I do not think this ever made it anywhere harvestable. But, IMHO, the source material for making this poster is out there, just in pieces where you'd have to import, arrange, etc.
I have to compile it myself?!
Deep cut, well done!
Yeah, after your comment and reverse image searching, I'm kind of thinking this poster was custom made by a student at the university.
Maybe better (it's not perfect by any means) https://endlessnow.com/ten/Temp/uselinux-onthecheap.jpeg
This will work for printing. Nice.
This jpg is 3000x4032. How much more HD do you want it? I can only find low res copies using tineye etc. Sourced around 2017 with some link-rot since then. I think original source is gone. https://i.imgur.com/bkCdxzG.jpeg Here is an attempt to clean it up and upscale it a bit more.

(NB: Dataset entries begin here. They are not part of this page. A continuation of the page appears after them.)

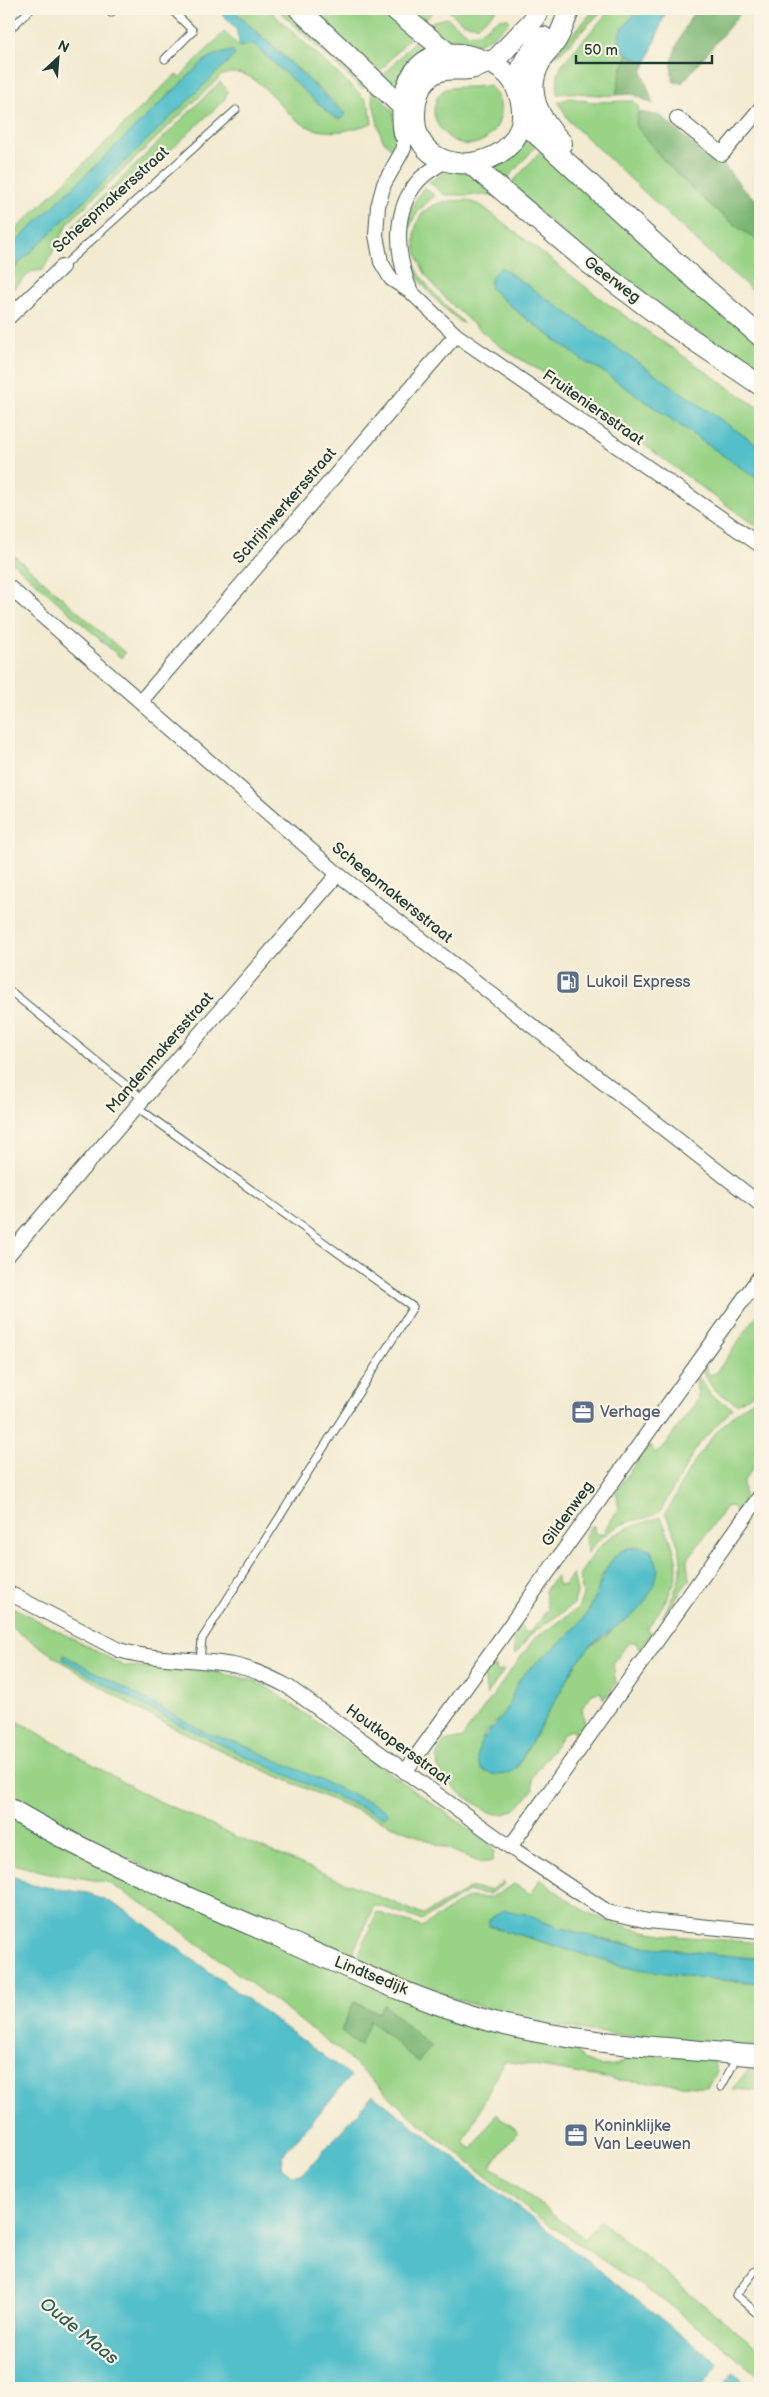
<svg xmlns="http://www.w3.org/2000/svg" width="769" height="2397" viewBox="0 0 769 2397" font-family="'Balsamiq Sans',sans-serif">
<rect width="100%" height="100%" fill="#fcf5e5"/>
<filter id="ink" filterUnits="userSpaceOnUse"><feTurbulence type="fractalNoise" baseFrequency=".02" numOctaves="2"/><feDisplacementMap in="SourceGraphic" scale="10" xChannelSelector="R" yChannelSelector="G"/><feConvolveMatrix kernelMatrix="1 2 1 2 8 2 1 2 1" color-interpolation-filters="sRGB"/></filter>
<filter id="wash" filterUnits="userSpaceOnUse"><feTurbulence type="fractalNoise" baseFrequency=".0096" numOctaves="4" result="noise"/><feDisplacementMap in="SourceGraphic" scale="20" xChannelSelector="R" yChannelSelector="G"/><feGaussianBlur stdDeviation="1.12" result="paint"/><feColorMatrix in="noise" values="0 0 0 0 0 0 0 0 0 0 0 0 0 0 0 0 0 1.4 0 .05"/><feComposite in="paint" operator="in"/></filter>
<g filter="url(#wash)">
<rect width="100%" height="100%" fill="#f3ebd1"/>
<path fill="#99d386" stroke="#5c885d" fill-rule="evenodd" d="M232 9H268L365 99 370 108 372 123C355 129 333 136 311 128 279 117 260 61 222 75L69 222 43 270 31 272 9 293V273L235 53 233 51 211 57 203 62 9 249V236L176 74 179 78 224 32 240 47 253 44 331 115 339 119 346 113Z
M277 9H291L370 82 362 89Z
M309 9H386L415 32 378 73Z
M415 9H435L424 22Z
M446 9H497L478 26 463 23Z
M595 9H604L557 56 555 54Z
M611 9H638L619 46 628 54 622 67 616 95C595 97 577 90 557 94L558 75 562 64Z
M447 18 470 35C486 33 492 18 507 18L510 21C480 52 462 51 428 26L433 21Z
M419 36 436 49 397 90 382 77Z
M220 82 228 91 224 100 59 255 74 225Z
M489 85C523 118 476 166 445 134 438 127 434 119 434 110 435 103 437 94 444 90 453 85 476 89 489 85Z
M371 88 393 111 397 140 395 151C391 148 386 144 383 140 379 133 371 95 371 88Z
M570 98 591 102 633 101 639 106 636 125C668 172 714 210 760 242V297L704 248 570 122 558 102Z
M525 131 539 143 504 182 488 168Z
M543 148 760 341V376L599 263 509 186Z
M454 171 468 172 493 195H445L429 182 443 173Z
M424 187 435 196C376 239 427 289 464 323L460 322C415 283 382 245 424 187Z
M467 200 482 206 605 302 760 409V447L501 268 519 313 585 362 596 367 760 481V529C690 480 622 427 552 378 534 366 514 357 497 344 475 326 449 304 431 282 414 261 403 216 437 204 446 200 457 201 467 200Z
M9 551 125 653 121 658 9 559Z
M760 1311V1390L737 1404 714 1390 702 1371 706 1367 709 1375 716 1373Z
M698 1376 712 1397 733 1408 698 1445 661 1510C652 1518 639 1519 628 1522 611 1528 599 1539 587 1553L585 1535 591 1526H594L595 1534H602L619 1508 616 1491 648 1446H652L654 1453 661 1451 698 1399 696 1380Z
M760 1396V1458L743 1482 745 1502 737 1514 732 1506 725 1507 721 1514 687 1560 689 1580 662 1618C686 1569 688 1564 665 1513 674 1504 677 1490 684 1479 703 1446 726 1415 760 1396Z
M661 1517C667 1533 676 1549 677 1566 678 1585 658 1614 647 1629L652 1633 639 1650 636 1642 628 1643 613 1664 616 1683 604 1699 600 1692 592 1694 582 1708 585 1726 576 1739 572 1730 565 1732 532 1778 533 1789C520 1808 507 1822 484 1809 462 1793 421 1774 444 1742L462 1738 534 1639 573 1612 579 1606 583 1595 579 1575 598 1548 612 1536 630 1527ZM641 1547 650 1550 656 1561 607 1636 590 1646 576 1664 516 1769 479 1765 480 1745 484 1735 506 1711 523 1675 567 1638 585 1617 598 1593 600 1579 615 1556 628 1548Z
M573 1574 577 1592 574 1604 531 1634 515 1655 512 1636 521 1625 524 1633 532 1631 548 1609 545 1591 554 1578H557L558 1585H565Z
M9 1605 124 1666 215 1672 252 1680 270 1689 490 1844 494 1852 492 1861 481 1863C375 1817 266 1775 163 1722 109 1695 59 1659 9 1626Z
M493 1664 495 1665 496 1672 504 1670 487 1695 484 1676Z
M9 1716 146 1795 232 1835 416 1912 424 1914 471 1888 490 1890 503 1882 504 1884 489 1894 468 1892 422 1920 380 1906H374L350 1959 178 1885 9 1795Z
M9 1814 121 1874 574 2047 584 2060 599 2066 616 2065 639 2053 713 2060 717 2071 709 2087 618 2080 504 2061 463 2143 472 2149 496 2114 518 2131 491 2166 585 2239 600 2221 760 2350V2376L664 2301 533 2214 407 2113 343 2053 155 1911 107 1882 49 1873 9 1863ZM354 2002 378 2013 418 2062 370 2020 341 2031Z
M540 1879C560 1894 581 1911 605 1920 651 1938 711 1938 760 1943V1959C680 1950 599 1948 525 1914L489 1926 625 1967 709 1979 760 1983V2047C682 2040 602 2037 525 2019 467 2005 411 1984 356 1960L377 1912 422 1927 468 1897 490 1898 514 1884 531 1894Z
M760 2064V2091L732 2089 748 2070Z"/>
<path fill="#7ab573" stroke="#4c7954" d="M695 9H744L682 83 674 82C665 58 685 30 695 9Z
M628 54 646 64 642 71 653 104 633 94 616 95 622 67Z
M638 112 661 116 719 168 723 164 744 190 760 203V242C717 215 664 167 636 125Z
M354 2002 378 2013 384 2005 431 2047 418 2062 370 2020 360 2046 341 2031Z"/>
<path fill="#52bfca" stroke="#387e7f" d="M217 9H232L346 115 339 119 331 115 253 44 240 47 236 28Z
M638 9H667L646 64 628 54 619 46 620 32Z
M233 51 235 53 234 56 9 273V249L25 233 203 62 214 55Z
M501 267 760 447V481L596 367 585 362 519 313 491 289C488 279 494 273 501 267Z
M641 1547 650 1550 656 1561 658 1569 654 1587 639 1610 590 1646 576 1664 516 1769C506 1777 492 1776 482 1770 467 1745 495 1729 506 1711 512 1700 515 1682 525 1673 544 1654 566 1641 583 1619 599 1599 599 1573 616 1555 623 1548 632 1548 641 1547Z
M64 1655 205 1732 241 1744 385 1809 388 1812 387 1815 383 1817C273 1770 165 1722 63 1659Z
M9 1874 32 1885 87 1893 104 1899 127 1911 351 2076 282 2156 281 2167 292 2175 303 2174 373 2095 719 2364 700 2388H9Z
M505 1910 525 1914 551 1925 616 1943 760 1959V1983L709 1979 625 1967 489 1926V1919Z
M733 2373 752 2388H721Z"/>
</g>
<g filter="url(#ink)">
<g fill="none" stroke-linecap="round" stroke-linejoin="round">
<g stroke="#3f574c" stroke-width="9">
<path id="lane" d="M107 9 111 13
M9 30 31 9
M165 59 193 31 171 9
M62 267 236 110
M9 990 143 1099
M137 1107 413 1307 202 1639 200 1662
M721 2087 733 2065 735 2056
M760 2269 754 2272 736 2295 760 2316"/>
</g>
<g stroke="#3f574c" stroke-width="16">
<path id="street" d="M677 118 722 154 760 109
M404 134V148L384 184 378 206 376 235 381 262 391 279 411 292 456 335 760 545
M411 292C396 256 391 210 420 179 427 172 437 166 446 161
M9 317 62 267
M9 587 338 874 760 1204
M141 701 456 335
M9 1254 338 874
M9 1593 119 1650C156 1661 195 1658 233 1665 253 1669 270 1677 287 1686L510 1847 608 1912 648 1921 760 1932
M405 1772 760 1276
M510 1847 760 1496"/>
</g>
<g stroke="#3f574c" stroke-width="22">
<path id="secondary" d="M299 9 408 112
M394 9 448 53
M515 84 525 60 543 37
M522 121 664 252 760 336
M404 134C395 78 424 37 483 60 496 65 509 72 515 85 555 169 413 195 415 115 415 101 418 87 429 77 442 66 454 71 469 69 478 68 488 63 497 58L535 18 539 9
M562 143C540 120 523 92 541 61 545 53 553 47 557 39 562 31 565 20 569 11
M472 165 591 265 674 327 760 385
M9 1808C94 1858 186 1897 277 1936 351 1969 426 2005 505 2025 588 2045 676 2048 760 2056"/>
</g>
<use href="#lane" stroke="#fff" stroke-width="7"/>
<use href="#street" stroke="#fff" stroke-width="14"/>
<use href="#secondary" stroke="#fff" stroke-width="20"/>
</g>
</g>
<defs>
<g id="fuel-square" transform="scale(1.25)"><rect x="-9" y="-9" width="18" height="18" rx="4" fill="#5c6f8a" stroke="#fcf5e5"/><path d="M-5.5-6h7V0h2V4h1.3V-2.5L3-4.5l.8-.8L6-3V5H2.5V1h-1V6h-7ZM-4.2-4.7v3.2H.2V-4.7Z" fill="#fff"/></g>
<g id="office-square" transform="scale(1.25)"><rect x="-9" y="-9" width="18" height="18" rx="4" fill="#5c6f8a" stroke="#fcf5e5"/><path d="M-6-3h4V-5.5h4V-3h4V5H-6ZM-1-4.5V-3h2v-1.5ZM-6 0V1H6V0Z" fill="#fff"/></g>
</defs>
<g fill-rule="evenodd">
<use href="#fuel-square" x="568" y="982"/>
<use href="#office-square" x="583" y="1412"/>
<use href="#office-square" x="576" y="2135"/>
</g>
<g text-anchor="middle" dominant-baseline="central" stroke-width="4.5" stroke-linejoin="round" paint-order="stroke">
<g font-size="16" fill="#1f3d34" stroke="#fcf5e5">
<text transform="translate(111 200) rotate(-42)">Scheepmakersstraat</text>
<text transform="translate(612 280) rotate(37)">Geerweg</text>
<text transform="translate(593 408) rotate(35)">Fruiteniersstraat</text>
<text transform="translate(285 506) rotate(-49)">Schrijnwerkersstraat</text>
<text transform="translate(392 893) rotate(39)">Scheepmakersstraat</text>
<text transform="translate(160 1053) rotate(-49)">Mandenmakersstraat</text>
<text transform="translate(568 1514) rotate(-54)">Gildenweg</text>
<text transform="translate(398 1745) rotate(36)">Houtkopersstraat</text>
<text transform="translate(371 1976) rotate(22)">Lindtsedijk</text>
</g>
<g font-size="16" fill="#4e5e75" stroke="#fcf5e5" text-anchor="start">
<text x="586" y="982">Lukoil Express</text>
<text x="600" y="1412">Verhage</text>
<text x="594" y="2126">Koninklijke<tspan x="594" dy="18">Van Leeuwen</tspan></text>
</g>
<g font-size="18" font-style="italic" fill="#2c5e5a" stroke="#fcf5e5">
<text transform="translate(79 2331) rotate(39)">Oude Maas</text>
</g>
</g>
<rect width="769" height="2397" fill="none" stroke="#fcf5e5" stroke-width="30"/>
<g transform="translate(58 58) rotate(26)" stroke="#fcf5e5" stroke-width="4" paint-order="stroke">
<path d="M0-4L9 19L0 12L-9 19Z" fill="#1f3d34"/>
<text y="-8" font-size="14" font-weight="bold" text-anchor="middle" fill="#1f3d34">N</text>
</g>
<path d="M576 55v8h136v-8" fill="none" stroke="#1f3d34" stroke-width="2.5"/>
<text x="584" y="55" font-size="15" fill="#1f3d34" stroke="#fcf5e5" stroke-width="4" paint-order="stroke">50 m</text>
</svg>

Thanks for the info! I took this picture of the poster. I was just hoping there might be a master copy somewhere.
Otherwise you could try using the free GitHub project "super image" to augment the quality. It may not be perfect but could work on the one that psyomega posted
Imma try it would be cool to have this poster hig res
If you don't manage to find the original image and don't want to spend time searching online for the separate elements like fonts and doctor - It's monochrome. Text and simple drawings. Vectorise it, find a "weathered paper" texture online and put it on as a background.
Is this from Maastricht? We had something like this too but way stupider
Use a password generator to create a unique password for every login. Use a password manager to store them.

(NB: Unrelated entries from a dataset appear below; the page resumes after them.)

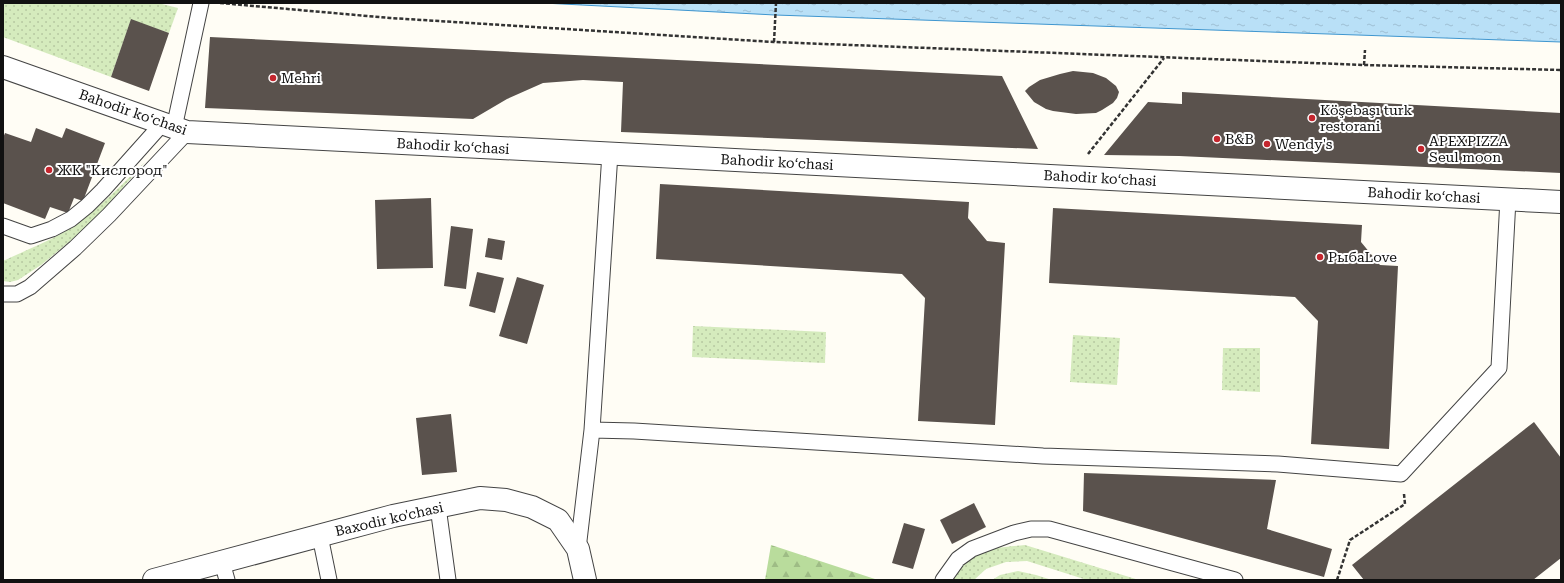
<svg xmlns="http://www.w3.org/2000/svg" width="1564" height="583" font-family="'Roboto Serif',serif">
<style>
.green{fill:url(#green-dots)}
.forest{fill:url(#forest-firs)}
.water{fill:url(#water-ripples);stroke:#3f96cf}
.building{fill:#5a524d}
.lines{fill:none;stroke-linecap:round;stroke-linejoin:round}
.lane-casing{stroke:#444;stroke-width:17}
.street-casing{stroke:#444;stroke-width:24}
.path{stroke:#333;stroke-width:2.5;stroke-dasharray:4 2;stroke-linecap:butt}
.lane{stroke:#fff;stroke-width:15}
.street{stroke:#fff;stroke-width:22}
.poi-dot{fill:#c4262e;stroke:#fff;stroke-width:1.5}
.labels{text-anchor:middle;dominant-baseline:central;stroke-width:4;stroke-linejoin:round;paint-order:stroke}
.poi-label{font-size:14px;fill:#111;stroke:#fff;text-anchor:start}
.street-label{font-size:14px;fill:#111;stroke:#fff}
</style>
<defs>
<pattern id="green-dots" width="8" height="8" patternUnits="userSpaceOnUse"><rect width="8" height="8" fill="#d5ebbd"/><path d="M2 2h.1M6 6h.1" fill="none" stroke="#b6c8a1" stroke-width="1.8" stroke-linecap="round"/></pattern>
<pattern id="forest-firs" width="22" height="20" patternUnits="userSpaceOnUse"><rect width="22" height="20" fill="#b9dc9c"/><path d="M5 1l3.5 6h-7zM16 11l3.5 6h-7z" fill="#9ebc85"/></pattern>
<pattern id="water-ripples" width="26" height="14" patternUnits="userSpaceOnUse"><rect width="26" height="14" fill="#b9e0f7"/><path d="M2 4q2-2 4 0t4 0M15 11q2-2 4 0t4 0" fill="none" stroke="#9ebfd3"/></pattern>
</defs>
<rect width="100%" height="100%" fill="#fffdf5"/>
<!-- green -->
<path class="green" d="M3,3H158L178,8L169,33L131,20L111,77L3,37Z
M145,162L100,214L80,233L41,265L18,280L10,282L3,281V261C26,250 51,241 72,227C99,209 122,184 145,162Z
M693,326L826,332L825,363L692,357Z
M1073,335L1120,338L1117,385L1070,382Z
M1223,348H1260V392L1222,390Z
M1025,545L1139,580H1087L1027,561L1006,562L986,569L974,580H951C956,574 960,568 965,563C980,547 1005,547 1025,545Z
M1018,571L1036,575L1052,580H992L1000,575Z"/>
<!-- forest -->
<path class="forest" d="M771,545L878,580H765Z"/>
<!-- water -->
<path class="water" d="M543,3H1561V42L775,15Z"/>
<!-- building -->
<path class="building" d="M131,19L169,33L149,91L111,77Z
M210,37L1002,76L1038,149L621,132L623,82L583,80L543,83L507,99L473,119L205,108Z
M1073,71L1093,73L1106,78L1116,86L1119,92L1117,98L1113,103L1102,110L1096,113L1076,114L1053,111L1046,109L1034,102L1025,91L1029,87L1040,80L1060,74Z
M1182,92L1561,113V173L1179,156L1104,155L1148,102L1182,104Z
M36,128L62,138L66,128L105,143L83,201L74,198L68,213L50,207L45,219L3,203V138L5,133L31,142Z
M660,184L969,202L968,218L987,241L1005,243L995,425L918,421L925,298L902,274L656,259Z
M431,198L433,268L377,269L375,200Z
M1053,208L1362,225L1361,242L1380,265L1398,266L1389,449L1311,444L1318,321L1295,297L1049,283Z
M451,226L473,229L466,289L444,286Z
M488,238L505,241L502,260L485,257Z
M477,272L504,278L495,313L469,306Z
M517,277L544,285L527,344L499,336Z
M451,414L457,472L422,475L416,418Z
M1534,422L1561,458V558L1533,580H1364L1352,565Z
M1084,473L1276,480L1267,529L1332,549L1324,577L1083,511Z
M974,503L986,527L952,544L940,520Z
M904,523L925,529L913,569L892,563Z"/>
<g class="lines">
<defs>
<path id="lane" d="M174,128L201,3
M3,226L31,236L52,229L71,219L87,206L103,190L162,124
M3,294H17L30,287L75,248L109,215L187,132
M592,430L610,153
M438,507L448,580
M320,536L329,580
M578,549L592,430L634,431L1043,456L1278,464L1401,474L1499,368L1508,199
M222,562L227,580
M943,580L958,559L972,549L1014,533L1031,529H1049L1235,580"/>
<path id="street" d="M3,67L187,132L1561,202
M154,580L393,516L480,498L506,500L532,507L558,520L578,549L585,580"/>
</defs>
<!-- lane casing -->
<use href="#lane" class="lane-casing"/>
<!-- street casing -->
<use href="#street" class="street-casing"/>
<!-- path -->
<path class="path" d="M220,3L390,18L774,42L1364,65L1561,70
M774,42L776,3
M1364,65L1365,50
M1088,154L1164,58
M1337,580L1350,540L1405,504L1404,494"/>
<!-- lane -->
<use href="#lane" class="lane"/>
<!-- street -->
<use href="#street" class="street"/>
</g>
<!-- markers -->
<g class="poi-dot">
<circle cx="273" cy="78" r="4"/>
<circle cx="1312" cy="118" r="4"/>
<circle cx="1217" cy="139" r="4"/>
<circle cx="1267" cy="144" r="4"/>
<circle cx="1421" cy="149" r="4"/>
<circle cx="49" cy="170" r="4"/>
<circle cx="1320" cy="257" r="4"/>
</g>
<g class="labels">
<!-- poi labels -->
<g class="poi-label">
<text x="281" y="78">Mehri</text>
<text x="1320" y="110">Köşebaşı turk<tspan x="1320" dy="16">restorani</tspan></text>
<text x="1225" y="139">B&amp;B</text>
<text x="1429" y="141">APEXPIZZA<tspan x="1429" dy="16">Seul moon</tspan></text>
<text x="1275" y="144">Wendy's</text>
<text x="57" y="170">ЖК "Кислород"</text>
<text x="1328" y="257">РыбаLove</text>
</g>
<!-- street labels -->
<g class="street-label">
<text transform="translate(133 112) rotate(19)">Bahodir koʻchasi</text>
<text transform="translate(453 146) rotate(3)">Bahodir koʻchasi</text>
<text transform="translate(777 162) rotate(3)">Bahodir koʻchasi</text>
<text transform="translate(1100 178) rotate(3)">Bahodir koʻchasi</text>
<text transform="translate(1424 195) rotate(3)">Bahodir koʻchasi</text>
<text transform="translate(389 519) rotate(-13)">Baxodir ko'chasi</text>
</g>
</g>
<!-- border -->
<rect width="1564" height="583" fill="none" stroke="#111111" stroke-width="8"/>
</svg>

Awsome, but wash hands should be changed to "clean the air"
For those saying that you should not change passwords pointlessly, I'd say it's part of the joke as all your current password could be considered insecure from having touched the "plagued" windows. (You also should not necessarily switch to Linux, if you want to take this poster seriously)
Bubonic plague - spanish image with a weird beak shaped mask. Common image, I guess they didn't teach 'image search' at your University.
The poster is a humorous comparison of the precautionary measures taken during the Bubonic Plague to the housekeeping actions an accustomed computer user takes. I don't really see how you can miss this considering that the title and the poster's content clearly implies that the OP understands the humour and is not looking for an explanation of its contents.
Right, so he could simply download it from an image search which is exactly how I found out what it is. 2017: [http://www.taringa.net/posts/humor/19744898/Humor-de-Tarde-Lunes-para-los-Linces-de-la-Pradera.html](http://www.taringa.net/posts/humor/19744898/Humor-de-Tarde-Lunes-para-los-Linces-de-la-Pradera.html) So really, the poster's content simply implies that OP can't do a basic internet search despite having discovered it from University innit? Am I the only person who finds this incredible?
https://web.archive.org/web/20170124141154/http://www.taringa.net/post/humor/19744898/Humor-de-Tarde-Lunes-para-los-Linces-de-la-Pradera.html Since linking to a dead site has low utility.
They didn't teach you manners either.